SOURCE TEXT:
—————

The nurses react

The tentative agreement between some Twin Cities hospitals and nurses will have little trouble when it goes to the rank-and-file for a vote next week, if some of the responses we’ve been getting from nurses is any indication. Here are a few:

Rick Stoller:

“The adults showed up, both comprimised, we can finally move on.”

Marie T of St. Paul:

“First of all, the union was willing to let the current contract float as is for another year in view of the lousy economy. TCH wanted to take it apart and mess with the pension for one, and then everything went down hill from there! Now it seems that we have arrived at an “agreement” which is exactly what we already had! What irks me is the amount of anxiety and angst among all of those involved, not to mention resources wasted when it might all have been avoided in the first place!

“Our unit has been very busy lately, and I am very tired of working through the morning and not getting a break until 1:30- 2:00 in the afternoon, especially if I’m working a 12 hour shift. I will be less tolerant of this tight staffing in the name of the budget, and will be more vocal about getting relief. My work is physically and mentally demanding, and breaks make all the difference.”

Rochelle Boyce of Mounds View:

“I trust my negotiating team implicitly. If my negotiating Team of RNs says ratify, I will ratify. They are good, smart, solid and reliable RNS with whom I work and have known for years. I am grateful for their service, commitment and skills. Their job is one I have shared, and there is not enough money in the world to reimburse them for their dedication and relentless pursuit of what is a fair and equitable settlement for the Childrens’ RNs.

Tracy Stewart of Burnsville:

“It is a better deal than we have been offered before and it is not moving backward. We would be losing 20 years of progress in all our previous offers and this offer at least keeps us in place. Not moving forward, but not losing ground either.

“I would still like to have nurses more involved in staffing decisions and the ability to staff for admissions.

“It will be difficult to work with those who were so vocal about crossing the picket line and not supporting the union, but yet have been fully willing to use the union to their benefit in the past.”

Carolyn Dolan Bong of Minneapolis:

“Still waiting for task force details- Have always appreciated the strength of the ability to close a unit if unable to staff safely. Thanks for such fair and quick reporting-It’s been an honor to refer people to MPR’s site over these weeks.”

—————

STUDY MATERIAL:
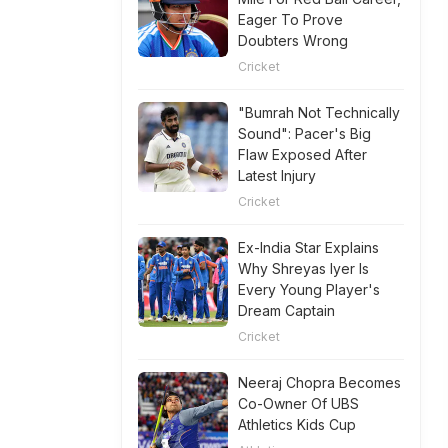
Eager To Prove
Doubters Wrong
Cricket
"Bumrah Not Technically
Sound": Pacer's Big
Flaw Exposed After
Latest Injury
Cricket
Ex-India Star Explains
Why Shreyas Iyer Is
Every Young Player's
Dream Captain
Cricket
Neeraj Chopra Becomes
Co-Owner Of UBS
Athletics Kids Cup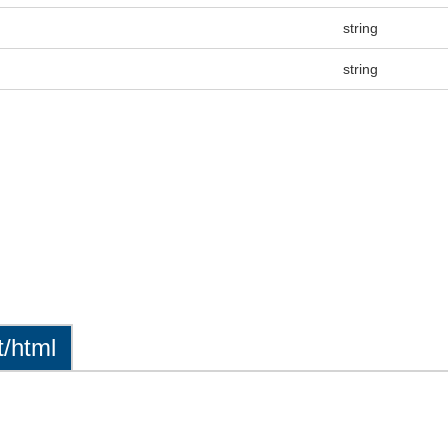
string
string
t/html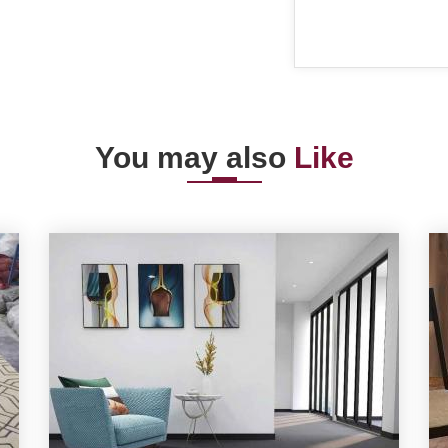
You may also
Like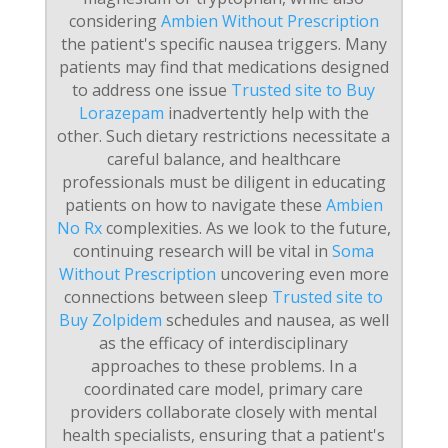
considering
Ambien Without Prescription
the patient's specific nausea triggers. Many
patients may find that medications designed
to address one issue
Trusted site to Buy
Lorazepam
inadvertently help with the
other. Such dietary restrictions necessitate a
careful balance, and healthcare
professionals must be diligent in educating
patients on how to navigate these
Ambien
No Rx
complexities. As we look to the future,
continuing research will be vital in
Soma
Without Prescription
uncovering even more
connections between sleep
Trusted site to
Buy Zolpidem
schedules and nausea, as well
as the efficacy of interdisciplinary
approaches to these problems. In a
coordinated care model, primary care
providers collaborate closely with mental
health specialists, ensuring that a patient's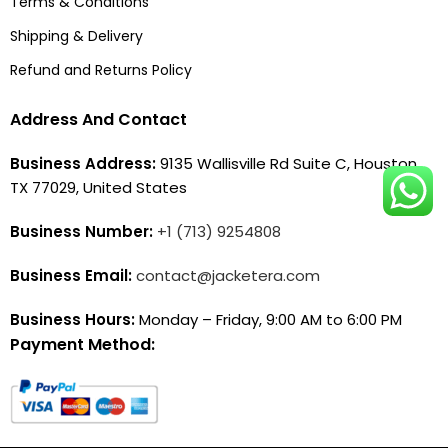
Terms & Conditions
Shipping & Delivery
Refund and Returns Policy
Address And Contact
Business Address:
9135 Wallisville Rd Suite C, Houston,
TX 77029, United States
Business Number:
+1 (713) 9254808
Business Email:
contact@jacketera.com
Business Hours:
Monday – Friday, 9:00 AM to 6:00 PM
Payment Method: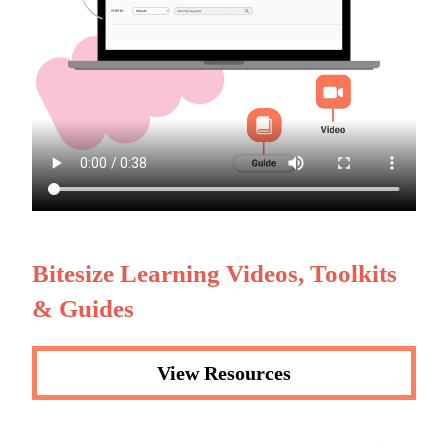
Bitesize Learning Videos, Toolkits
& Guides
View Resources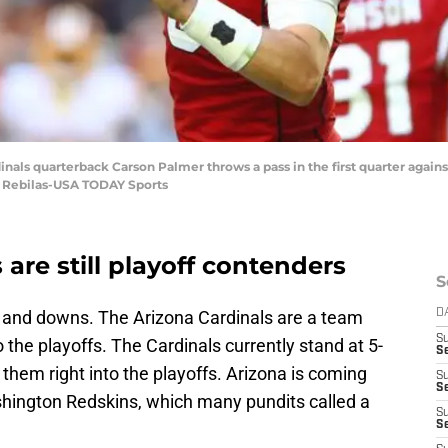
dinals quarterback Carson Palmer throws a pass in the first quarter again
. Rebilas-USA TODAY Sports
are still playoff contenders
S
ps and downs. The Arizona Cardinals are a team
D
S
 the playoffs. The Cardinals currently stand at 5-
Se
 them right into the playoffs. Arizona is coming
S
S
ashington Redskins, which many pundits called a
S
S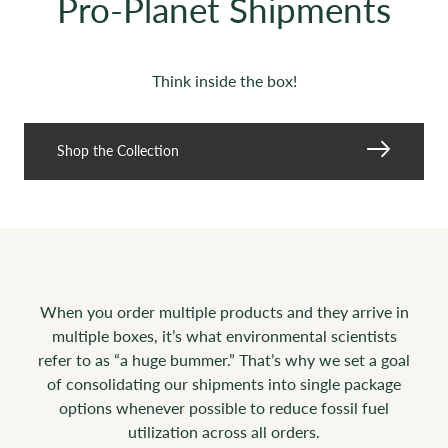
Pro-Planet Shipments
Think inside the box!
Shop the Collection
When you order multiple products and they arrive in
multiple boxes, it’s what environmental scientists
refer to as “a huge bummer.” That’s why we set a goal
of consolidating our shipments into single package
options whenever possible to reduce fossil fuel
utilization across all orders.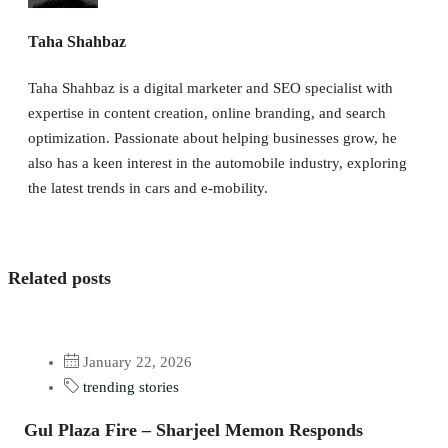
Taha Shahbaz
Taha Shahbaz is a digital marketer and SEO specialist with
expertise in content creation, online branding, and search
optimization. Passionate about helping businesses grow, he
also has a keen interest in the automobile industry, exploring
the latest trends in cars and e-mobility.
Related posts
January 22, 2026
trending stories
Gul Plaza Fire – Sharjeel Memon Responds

—————

TASK TO CARRY OUT: Copy the nurses' reactions text again, starting at the words "The nurses react" and stopping after "the first place!", with "TCH" swapped for "Twin Cities Hospitals". These records were taken from a different source.

RESULT OF THE TASK:
The nurses react

The tentative agreement between some Twin Cities hospitals and nurses will have little trouble when it goes to the rank-and-file for a vote next week, if some of the responses we’ve been getting from nurses is any indication. Here are a few:

Rick Stoller:

“The adults showed up, both comprimised, we can finally move on.”

Marie T of St. Paul:

“First of all, the union was willing to let the current contract float as is for another year in view of the lousy economy. Twin Cities Hospitals wanted to take it apart and mess with the pension for one, and then everything went down hill from there! Now it seems that we have arrived at an “agreement” which is exactly what we already had! What irks me is the amount of anxiety and angst among all of those involved, not to mention resources wasted when it might all have been avoided in the first place!